* _EXERCISE AIM_:
All lines below are to be transcribed exactly.

Collected data entries

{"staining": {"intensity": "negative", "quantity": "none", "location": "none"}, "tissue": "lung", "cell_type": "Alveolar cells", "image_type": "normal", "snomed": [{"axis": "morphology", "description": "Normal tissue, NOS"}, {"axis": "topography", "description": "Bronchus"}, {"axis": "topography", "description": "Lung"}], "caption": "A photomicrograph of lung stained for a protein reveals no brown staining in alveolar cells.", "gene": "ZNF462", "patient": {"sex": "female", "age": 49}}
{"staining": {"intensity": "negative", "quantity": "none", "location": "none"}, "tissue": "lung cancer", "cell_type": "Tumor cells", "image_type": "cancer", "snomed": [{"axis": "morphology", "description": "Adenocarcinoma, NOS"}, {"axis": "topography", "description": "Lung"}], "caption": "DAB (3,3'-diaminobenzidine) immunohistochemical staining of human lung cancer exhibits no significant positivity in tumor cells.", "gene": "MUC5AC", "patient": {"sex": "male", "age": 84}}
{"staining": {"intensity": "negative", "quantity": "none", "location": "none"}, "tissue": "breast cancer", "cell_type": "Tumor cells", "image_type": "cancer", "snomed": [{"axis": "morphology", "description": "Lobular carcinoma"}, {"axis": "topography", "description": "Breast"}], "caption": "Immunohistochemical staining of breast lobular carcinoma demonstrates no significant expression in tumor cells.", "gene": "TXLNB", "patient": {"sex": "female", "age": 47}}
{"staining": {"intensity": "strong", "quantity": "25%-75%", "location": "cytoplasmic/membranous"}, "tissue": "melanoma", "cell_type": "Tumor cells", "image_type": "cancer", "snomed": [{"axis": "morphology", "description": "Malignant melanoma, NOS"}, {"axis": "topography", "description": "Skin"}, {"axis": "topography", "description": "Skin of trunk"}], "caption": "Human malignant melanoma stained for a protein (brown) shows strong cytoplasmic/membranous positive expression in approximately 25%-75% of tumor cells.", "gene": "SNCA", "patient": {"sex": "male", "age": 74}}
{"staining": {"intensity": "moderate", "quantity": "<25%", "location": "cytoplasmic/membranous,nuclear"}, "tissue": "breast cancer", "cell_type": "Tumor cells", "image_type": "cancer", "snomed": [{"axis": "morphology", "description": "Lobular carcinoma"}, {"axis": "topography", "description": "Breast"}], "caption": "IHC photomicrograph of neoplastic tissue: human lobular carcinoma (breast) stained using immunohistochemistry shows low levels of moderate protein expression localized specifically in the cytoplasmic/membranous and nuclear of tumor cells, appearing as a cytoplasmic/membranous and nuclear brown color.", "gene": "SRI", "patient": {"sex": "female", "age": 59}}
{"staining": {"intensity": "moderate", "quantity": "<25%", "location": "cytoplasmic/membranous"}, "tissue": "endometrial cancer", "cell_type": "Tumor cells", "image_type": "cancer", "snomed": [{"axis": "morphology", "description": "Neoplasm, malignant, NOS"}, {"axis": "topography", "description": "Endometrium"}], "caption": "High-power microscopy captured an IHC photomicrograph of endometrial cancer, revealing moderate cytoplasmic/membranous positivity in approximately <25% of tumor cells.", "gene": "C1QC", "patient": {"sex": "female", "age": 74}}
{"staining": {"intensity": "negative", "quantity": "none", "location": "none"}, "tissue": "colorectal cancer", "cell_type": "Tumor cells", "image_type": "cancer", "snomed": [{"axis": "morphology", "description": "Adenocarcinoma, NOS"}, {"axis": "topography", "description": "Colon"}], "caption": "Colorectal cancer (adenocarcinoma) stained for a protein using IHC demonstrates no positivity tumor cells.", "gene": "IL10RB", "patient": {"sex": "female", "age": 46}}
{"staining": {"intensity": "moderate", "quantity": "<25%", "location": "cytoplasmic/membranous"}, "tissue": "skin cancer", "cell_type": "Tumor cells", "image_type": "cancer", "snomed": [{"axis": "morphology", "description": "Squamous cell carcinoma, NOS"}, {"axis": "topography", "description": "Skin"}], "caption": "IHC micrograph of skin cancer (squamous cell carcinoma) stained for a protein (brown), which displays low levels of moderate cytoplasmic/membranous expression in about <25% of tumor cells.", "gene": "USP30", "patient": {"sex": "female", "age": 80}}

* _FINISHED TASK_:
{"staining": {"intensity": "negative", "quantity": "none", "location": "none"}, "tissue": "lung", "cell_type": "Alveolar cells", "image_type": "normal", "snomed": [{"axis": "morphology", "description": "Normal tissue, NOS"}, {"axis": "topography", "description": "Bronchus"}, {"axis": "topography", "description": "Lung"}], "caption": "A photomicrograph of lung stained for a protein reveals no brown staining in alveolar cells.", "gene": "ZNF462", "patient": {"sex": "female", "age": 49}}
{"staining": {"intensity": "negative", "quantity": "none", "location": "none"}, "tissue": "lung cancer", "cell_type": "Tumor cells", "image_type": "cancer", "snomed": [{"axis": "morphology", "description": "Adenocarcinoma, NOS"}, {"axis": "topography", "description": "Lung"}], "caption": "DAB (3,3'-diaminobenzidine) immunohistochemical staining of human lung cancer exhibits no significant positivity in tumor cells.", "gene": "MUC5AC", "patient": {"sex": "male", "age": 84}}
{"staining": {"intensity": "negative", "quantity": "none", "location": "none"}, "tissue": "breast cancer", "cell_type": "Tumor cells", "image_type": "cancer", "snomed": [{"axis": "morphology", "description": "Lobular carcinoma"}, {"axis": "topography", "description": "Breast"}], "caption": "Immunohistochemical staining of breast lobular carcinoma demonstrates no significant expression in tumor cells.", "gene": "TXLNB", "patient": {"sex": "female", "age": 47}}
{"staining": {"intensity": "strong", "quantity": "25%-75%", "location": "cytoplasmic/membranous"}, "tissue": "melanoma", "cell_type": "Tumor cells", "image_type": "cancer", "snomed": [{"axis": "morphology", "description": "Malignant melanoma, NOS"}, {"axis": "topography", "description": "Skin"}, {"axis": "topography", "description": "Skin of trunk"}], "caption": "Human malignant melanoma stained for a protein (brown) shows strong cytoplasmic/membranous positive expression in approximately 25%-75% of tumor cells.", "gene": "SNCA", "patient": {"sex": "male", "age": 74}}
{"staining": {"intensity": "moderate", "quantity": "<25%", "location": "cytoplasmic/membranous,nuclear"}, "tissue": "breast cancer", "cell_type": "Tumor cells", "image_type": "cancer", "snomed": [{"axis": "morphology", "description": "Lobular carcinoma"}, {"axis": "topography", "description": "Breast"}], "caption": "IHC photomicrograph of neoplastic tissue: human lobular carcinoma (breast) stained using immunohistochemistry shows low levels of moderate protein expression localized specifically in the cytoplasmic/membranous and nuclear of tumor cells, appearing as a cytoplasmic/membranous and nuclear brown color.", "gene": "SRI", "patient": {"sex": "female", "age": 59}}
{"staining": {"intensity": "moderate", "quantity": "<25%", "location": "cytoplasmic/membranous"}, "tissue": "endometrial cancer", "cell_type": "Tumor cells", "image_type": "cancer", "snomed": [{"axis": "morphology", "description": "Neoplasm, malignant, NOS"}, {"axis": "topography", "description": "Endometrium"}], "caption": "High-power microscopy captured an IHC photomicrograph of endometrial cancer, revealing moderate cytoplasmic/membranous positivity in approximately <25% of tumor cells.", "gene": "C1QC", "patient": {"sex": "female", "age": 74}}
{"staining": {"intensity": "negative", "quantity": "none", "location": "none"}, "tissue": "colorectal cancer", "cell_type": "Tumor cells", "image_type": "cancer", "snomed": [{"axis": "morphology", "description": "Adenocarcinoma, NOS"}, {"axis": "topography", "description": "Colon"}], "caption": "Colorectal cancer (adenocarcinoma) stained for a protein using IHC demonstrates no positivity tumor cells.", "gene": "IL10RB", "patient": {"sex": "female", "age": 46}}
{"staining": {"intensity": "moderate", "quantity": "<25%", "location": "cytoplasmic/membranous"}, "tissue": "skin cancer", "cell_type": "Tumor cells", "image_type": "cancer", "snomed": [{"axis": "morphology", "description": "Squamous cell carcinoma, NOS"}, {"axis": "topography", "description": "Skin"}], "caption": "IHC micrograph of skin cancer (squamous cell carcinoma) stained for a protein (brown), which displays low levels of moderate cytoplasmic/membranous expression in about <25% of tumor cells.", "gene": "USP30", "patient": {"sex": "female", "age": 80}}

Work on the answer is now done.